Work instruction: Tell how many lines in the data below contain "align", using one number as the whole reply.

Record set:
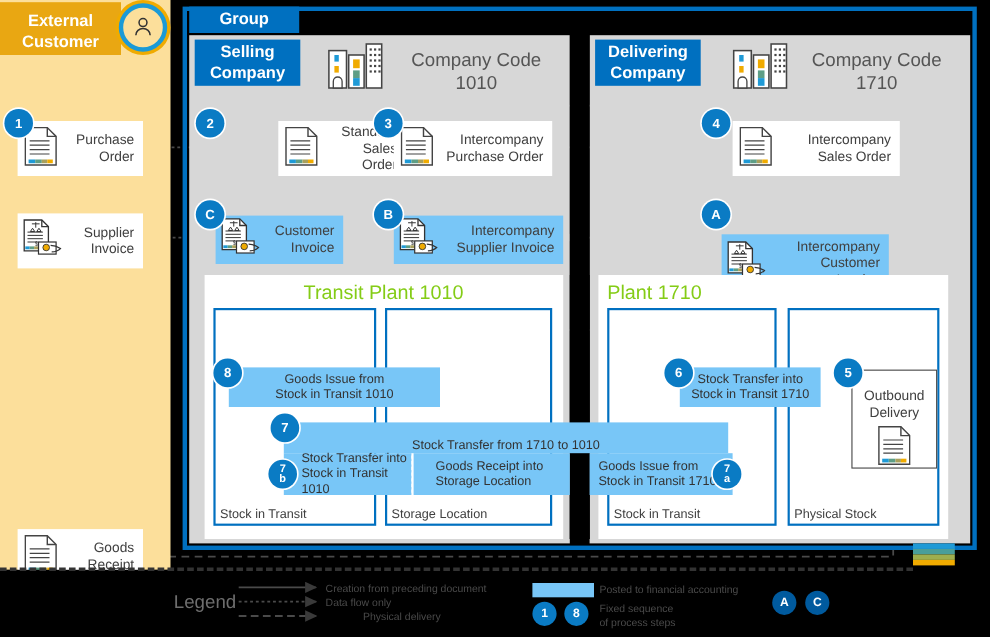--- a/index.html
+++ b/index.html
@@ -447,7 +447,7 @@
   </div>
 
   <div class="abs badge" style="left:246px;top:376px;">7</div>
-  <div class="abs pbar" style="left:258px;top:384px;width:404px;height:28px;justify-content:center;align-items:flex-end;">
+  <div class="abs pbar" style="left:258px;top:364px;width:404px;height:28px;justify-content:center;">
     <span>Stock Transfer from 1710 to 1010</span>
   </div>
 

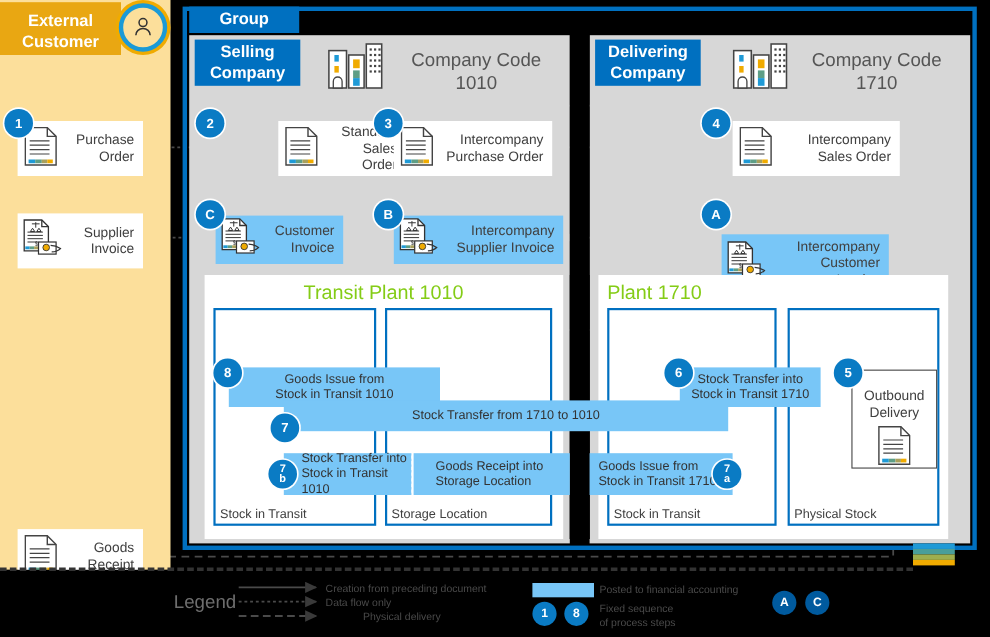--- a/index.html
+++ b/index.html
@@ -539,7 +539,7 @@
 
   <div class="abs leg-txt" style="left:296px;top:530px;">Creation from preceding document</div>
   <div class="abs leg-txt" style="left:296px;top:543px;">Data flow only</div>
-  <div class="abs leg-txt" style="left:296px;top:556px;margin-left:34px;">Physical delivery</div>
+  <div class="abs leg-txt" style="left:296px;top:556px;">Physical delivery</div>
 
   <div class="abs" style="left:484px;top:530px;width:56px;height:13px;background:#78c6f7;"></div>
   <div class="abs leg-txt" style="left:545px;top:531px;">Posted to financial accounting</div>

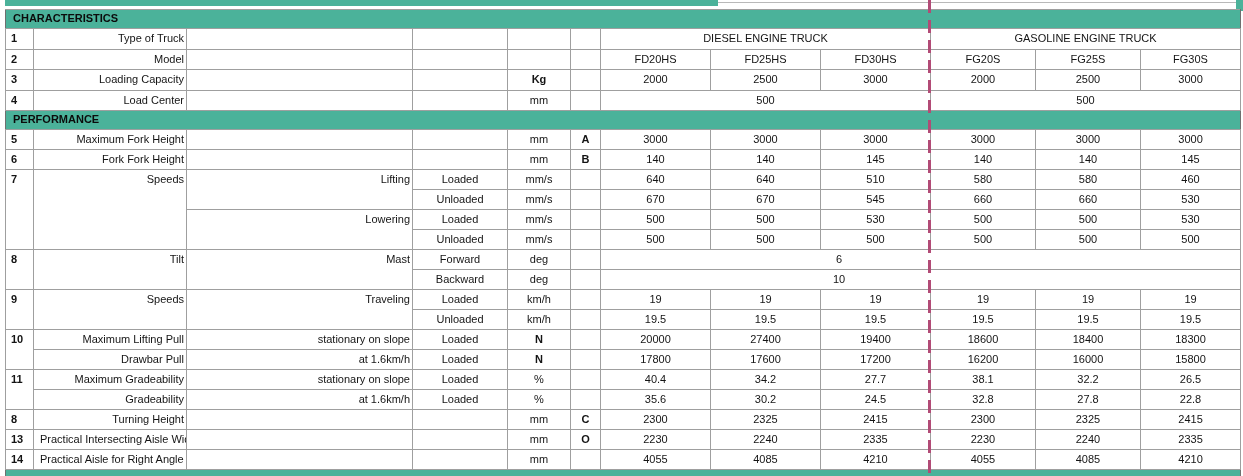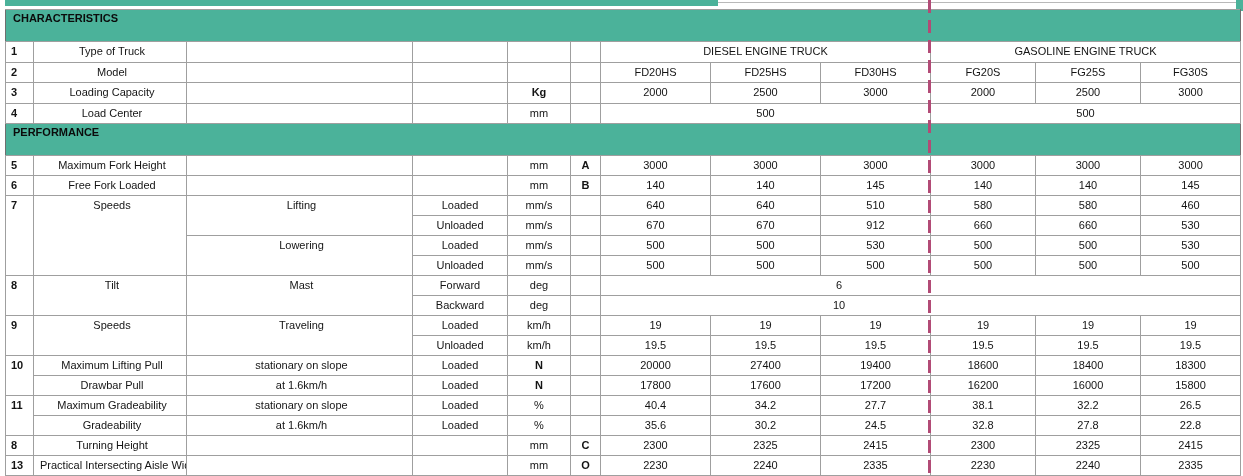--- a/index.html
+++ b/index.html
@@ -46,7 +46,7 @@
     font-weight:bold;
     text-align:left;
     padding:2px 15px 0 7px;
-    height:32px;
+    height:19px;
     color:#0b0b0b;
     border-left:1px solid var(--outer);
     border-right:1px solid var(--outer);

Answer space: 2